◆ Exercises:
1. In the Module 09 answer guide, what does a cheap dry-run plus an expensive full build suggest?
2. Translate this sentence from the Module 09 answer guide into Spanish: "Escalate if the symptom cannot be reproduced with a stable route."
3. Decide whether each statement agrees with the Module 09 answer guide. Answer yes or no for each, and quote the words of the guide that decide it.
(a) The guide is meant to be used for copying answers.
(b) In the triage ladder, --trace is used when causality is the question.
(c) After the optimization in Exercise 4, the proof should include only a timing comparison.
(Passage Opens)
Use this after you have written your own answers. The point is comparison, not copying.

Strong Module 09 answers do not just list commands. They explain:

  • what operational question is being asked
  • why the chosen evidence surface matches that question
  • how the resulting change or response preserves truth

Exercise 1: Split one "slow build" complaint into layers

A strong answer compares at least:

  • a dry-run timing signal such as /usr/bin/time -p make -n all
  • a full-build timing signal such as /usr/bin/time -p make all
  • a trace or evidence-size signal such as make --trace all > build/trace.log && wc -l build/trace.log

The key reasoning is:

  • expensive dry-run suggests parse or evaluation cost
  • cheap dry-run plus expensive full build suggests recipe cost
  • huge trace output suggests observability overhead as an operational problem

The answer is strongest when it says how the next decision would differ depending on which layer dominates.

Exercise 2: Add one bounded observability surface

A strong answer names one explicit question, such as:

how many lines of trace output does a normal route emit?

and then proposes a bounded route such as:

.PHONY: trace-count

trace-count:
    @make --trace -n all 2>&1 | wc -l

The important move is architectural:

  • the evidence surface is named
  • it answers one question
  • it does not mutate normal outputs

A good answer usually removes some ad hoc recipe prints in exchange.

Exercise 3: Write a triage ladder for one flaky symptom

A strong answer usually includes:

  1. confirm the exact symptom
  2. reproduce the same target and assumptions
  3. preview with -n if intent is the question
  4. use --trace if causality is the question
  5. use -p if resolved state is the question

The strongest answers explicitly say why editing the Makefile is not the first move:

editing too early changes the conditions before the failure boundary is understood.

That is the real lesson.

Exercise 4: Propose one truth-preserving optimization

A good answer might identify repeated parse-time discovery shell-outs and replace them with a stable manifest or script boundary.

For example:

build/discovery.manifest: scripts/list_sources.py src/ | build/
    @python3 scripts/list_sources.py src > $@.tmp
    @cmp -s $@.tmp $@ 2>/dev/null || mv $@.tmp $@
    @rm -f $@.tmp

This is strong because the optimization removes repeated work while preserving:

  • explicit inputs
  • a convergent boundary
  • inspectable build meaning

The post-change proof should usually include both a timing comparison and a truth check such as make -q all or a discovery audit.

Exercise 5: Write a small operational runbook entry

A strong runbook entry includes:

  • one sanity or convergence check
  • one command for resolved-state or serial/parallel comparison
  • one escalation trigger
  • one warning against destructive first moves

For example:

Run make all and make -q all. If flakiness is reported, compare serial and -j behavior before editing the build. Escalate if the symptom cannot be reproduced with a stable route. Avoid cleaning first unless the runbook explicitly says the question is about clean-state behavior.

That is a real operational note, not just a command list.

What mastery-level answers sound like

A mastery-level answer set in this module does three things well:

  • it separates cost and incident layers instead of using vague words like "slow" or "flaky"
  • it treats observability as a designed surface rather than as scattered prints
  • it treats performance tuning as valid only when truth and evidence quality survive the change

That is the standard Module 09 is trying to build.
(Passage Closes)
(Dataset Opens)
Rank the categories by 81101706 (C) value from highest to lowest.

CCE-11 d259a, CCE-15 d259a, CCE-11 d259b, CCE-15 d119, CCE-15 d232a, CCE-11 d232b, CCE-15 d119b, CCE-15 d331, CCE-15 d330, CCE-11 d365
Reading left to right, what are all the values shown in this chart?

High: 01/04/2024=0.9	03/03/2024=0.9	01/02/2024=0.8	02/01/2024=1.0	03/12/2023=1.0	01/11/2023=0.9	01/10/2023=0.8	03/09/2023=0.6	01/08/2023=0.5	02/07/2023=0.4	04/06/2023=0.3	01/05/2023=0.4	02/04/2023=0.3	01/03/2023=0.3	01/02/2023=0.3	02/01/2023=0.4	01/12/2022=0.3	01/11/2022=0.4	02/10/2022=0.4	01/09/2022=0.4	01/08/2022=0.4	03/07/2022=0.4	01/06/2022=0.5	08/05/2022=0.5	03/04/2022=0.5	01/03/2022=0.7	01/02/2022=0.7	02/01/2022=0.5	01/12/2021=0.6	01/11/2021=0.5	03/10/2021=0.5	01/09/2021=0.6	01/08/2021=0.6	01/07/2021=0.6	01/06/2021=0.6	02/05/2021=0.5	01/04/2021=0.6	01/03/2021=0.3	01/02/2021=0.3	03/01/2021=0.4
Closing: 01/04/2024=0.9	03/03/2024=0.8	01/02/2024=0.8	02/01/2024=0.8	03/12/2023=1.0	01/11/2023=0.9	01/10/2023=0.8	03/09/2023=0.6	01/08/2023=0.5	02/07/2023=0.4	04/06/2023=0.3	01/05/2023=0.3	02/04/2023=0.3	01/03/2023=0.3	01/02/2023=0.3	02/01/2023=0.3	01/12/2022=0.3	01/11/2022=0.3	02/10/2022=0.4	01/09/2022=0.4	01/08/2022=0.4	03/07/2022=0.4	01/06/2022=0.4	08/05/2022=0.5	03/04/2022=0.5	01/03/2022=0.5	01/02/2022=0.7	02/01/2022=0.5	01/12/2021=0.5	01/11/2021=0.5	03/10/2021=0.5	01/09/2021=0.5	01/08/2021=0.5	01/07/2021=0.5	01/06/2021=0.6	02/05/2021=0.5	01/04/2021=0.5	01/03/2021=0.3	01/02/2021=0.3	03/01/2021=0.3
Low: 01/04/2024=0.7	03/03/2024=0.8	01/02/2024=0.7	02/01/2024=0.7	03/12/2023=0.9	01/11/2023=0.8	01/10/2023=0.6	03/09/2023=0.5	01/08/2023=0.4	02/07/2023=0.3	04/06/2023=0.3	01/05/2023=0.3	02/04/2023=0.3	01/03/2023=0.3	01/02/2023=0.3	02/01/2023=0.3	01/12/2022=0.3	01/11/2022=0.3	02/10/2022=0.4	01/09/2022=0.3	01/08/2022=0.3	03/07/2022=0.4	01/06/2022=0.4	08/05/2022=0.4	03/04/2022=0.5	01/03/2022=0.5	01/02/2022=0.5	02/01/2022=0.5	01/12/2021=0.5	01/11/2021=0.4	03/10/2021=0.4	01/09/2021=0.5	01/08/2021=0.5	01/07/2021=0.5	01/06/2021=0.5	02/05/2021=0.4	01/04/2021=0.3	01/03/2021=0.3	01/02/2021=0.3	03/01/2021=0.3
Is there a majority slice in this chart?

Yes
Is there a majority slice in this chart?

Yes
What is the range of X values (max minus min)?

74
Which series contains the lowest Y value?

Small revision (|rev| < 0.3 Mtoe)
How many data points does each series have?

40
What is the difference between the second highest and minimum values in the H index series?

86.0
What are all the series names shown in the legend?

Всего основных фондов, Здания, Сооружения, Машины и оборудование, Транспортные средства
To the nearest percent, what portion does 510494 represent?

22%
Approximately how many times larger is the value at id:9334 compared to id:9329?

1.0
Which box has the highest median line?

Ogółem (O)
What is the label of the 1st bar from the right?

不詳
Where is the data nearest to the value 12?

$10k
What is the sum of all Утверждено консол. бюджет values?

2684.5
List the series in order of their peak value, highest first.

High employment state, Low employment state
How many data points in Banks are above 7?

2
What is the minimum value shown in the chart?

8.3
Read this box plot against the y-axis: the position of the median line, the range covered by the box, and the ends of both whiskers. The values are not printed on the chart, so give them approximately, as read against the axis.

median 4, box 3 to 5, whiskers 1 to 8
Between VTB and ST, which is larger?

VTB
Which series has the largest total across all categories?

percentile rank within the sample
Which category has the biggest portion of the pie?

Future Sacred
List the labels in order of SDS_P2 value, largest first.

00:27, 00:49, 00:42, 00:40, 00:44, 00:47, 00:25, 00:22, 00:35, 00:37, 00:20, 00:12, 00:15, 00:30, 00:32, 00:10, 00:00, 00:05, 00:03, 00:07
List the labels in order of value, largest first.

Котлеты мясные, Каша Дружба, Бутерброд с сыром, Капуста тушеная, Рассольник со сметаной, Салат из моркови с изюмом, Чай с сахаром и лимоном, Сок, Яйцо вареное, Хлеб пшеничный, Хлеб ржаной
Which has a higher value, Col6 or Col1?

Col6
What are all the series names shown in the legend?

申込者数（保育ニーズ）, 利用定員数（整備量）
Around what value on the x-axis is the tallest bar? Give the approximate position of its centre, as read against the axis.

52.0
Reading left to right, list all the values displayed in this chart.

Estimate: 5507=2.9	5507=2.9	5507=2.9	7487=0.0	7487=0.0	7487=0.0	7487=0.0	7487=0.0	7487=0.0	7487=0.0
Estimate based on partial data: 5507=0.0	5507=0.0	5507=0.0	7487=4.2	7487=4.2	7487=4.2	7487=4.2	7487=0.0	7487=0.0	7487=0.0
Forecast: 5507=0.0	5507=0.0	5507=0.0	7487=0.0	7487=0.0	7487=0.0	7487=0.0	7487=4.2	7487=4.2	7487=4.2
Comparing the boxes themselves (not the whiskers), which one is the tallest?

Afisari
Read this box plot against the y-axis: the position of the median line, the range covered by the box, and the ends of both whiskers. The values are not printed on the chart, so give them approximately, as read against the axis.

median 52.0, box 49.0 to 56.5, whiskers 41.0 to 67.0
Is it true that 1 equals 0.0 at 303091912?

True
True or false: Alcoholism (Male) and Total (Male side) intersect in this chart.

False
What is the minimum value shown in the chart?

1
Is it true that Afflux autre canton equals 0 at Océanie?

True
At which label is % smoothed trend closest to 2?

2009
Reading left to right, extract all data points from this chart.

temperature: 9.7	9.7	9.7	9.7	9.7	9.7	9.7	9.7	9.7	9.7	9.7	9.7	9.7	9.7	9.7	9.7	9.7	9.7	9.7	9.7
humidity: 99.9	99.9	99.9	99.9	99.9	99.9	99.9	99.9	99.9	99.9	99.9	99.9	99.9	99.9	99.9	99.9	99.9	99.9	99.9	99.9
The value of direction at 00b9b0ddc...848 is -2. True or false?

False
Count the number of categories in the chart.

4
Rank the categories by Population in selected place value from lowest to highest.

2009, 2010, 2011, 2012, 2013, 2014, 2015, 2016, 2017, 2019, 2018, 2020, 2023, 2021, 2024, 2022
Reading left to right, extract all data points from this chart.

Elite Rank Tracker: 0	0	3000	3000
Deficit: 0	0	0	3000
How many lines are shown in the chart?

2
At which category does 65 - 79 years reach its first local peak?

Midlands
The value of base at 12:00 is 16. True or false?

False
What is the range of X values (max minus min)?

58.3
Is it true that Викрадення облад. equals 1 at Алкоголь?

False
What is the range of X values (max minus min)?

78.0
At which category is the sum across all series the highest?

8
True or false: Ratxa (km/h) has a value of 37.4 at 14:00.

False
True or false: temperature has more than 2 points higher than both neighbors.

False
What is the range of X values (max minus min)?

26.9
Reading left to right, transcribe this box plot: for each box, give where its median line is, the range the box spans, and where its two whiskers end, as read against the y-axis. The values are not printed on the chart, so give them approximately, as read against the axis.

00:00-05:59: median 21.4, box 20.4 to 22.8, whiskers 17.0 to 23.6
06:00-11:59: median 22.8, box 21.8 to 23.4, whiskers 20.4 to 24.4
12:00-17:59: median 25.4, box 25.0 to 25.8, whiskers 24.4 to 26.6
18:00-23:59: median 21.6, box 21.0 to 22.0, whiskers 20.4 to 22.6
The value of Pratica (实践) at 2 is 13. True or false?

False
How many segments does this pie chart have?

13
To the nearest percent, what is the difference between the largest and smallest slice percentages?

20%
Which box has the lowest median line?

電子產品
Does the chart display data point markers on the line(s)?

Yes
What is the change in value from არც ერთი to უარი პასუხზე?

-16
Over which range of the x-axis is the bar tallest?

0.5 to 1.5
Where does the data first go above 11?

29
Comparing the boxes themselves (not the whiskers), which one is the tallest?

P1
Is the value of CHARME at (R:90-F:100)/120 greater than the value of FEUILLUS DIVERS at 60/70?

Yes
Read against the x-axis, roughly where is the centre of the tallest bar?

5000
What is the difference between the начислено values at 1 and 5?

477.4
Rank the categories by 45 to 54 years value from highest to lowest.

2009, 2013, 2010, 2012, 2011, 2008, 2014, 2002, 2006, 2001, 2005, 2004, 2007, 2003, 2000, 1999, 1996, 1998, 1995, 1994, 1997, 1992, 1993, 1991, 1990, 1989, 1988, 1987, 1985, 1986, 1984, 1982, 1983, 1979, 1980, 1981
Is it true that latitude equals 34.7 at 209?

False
(Dataset Closes)
◆ Solutions below:
1. Recipe cost.

2. Escala si el síntoma no puede reproducirse con una ruta estable.

3.
(a) No: "The point is comparison, not copying."
(b) Yes: "use --trace if causality is the question"
(c) No: "The post-change proof should usually include both a timing comparison and a truth check"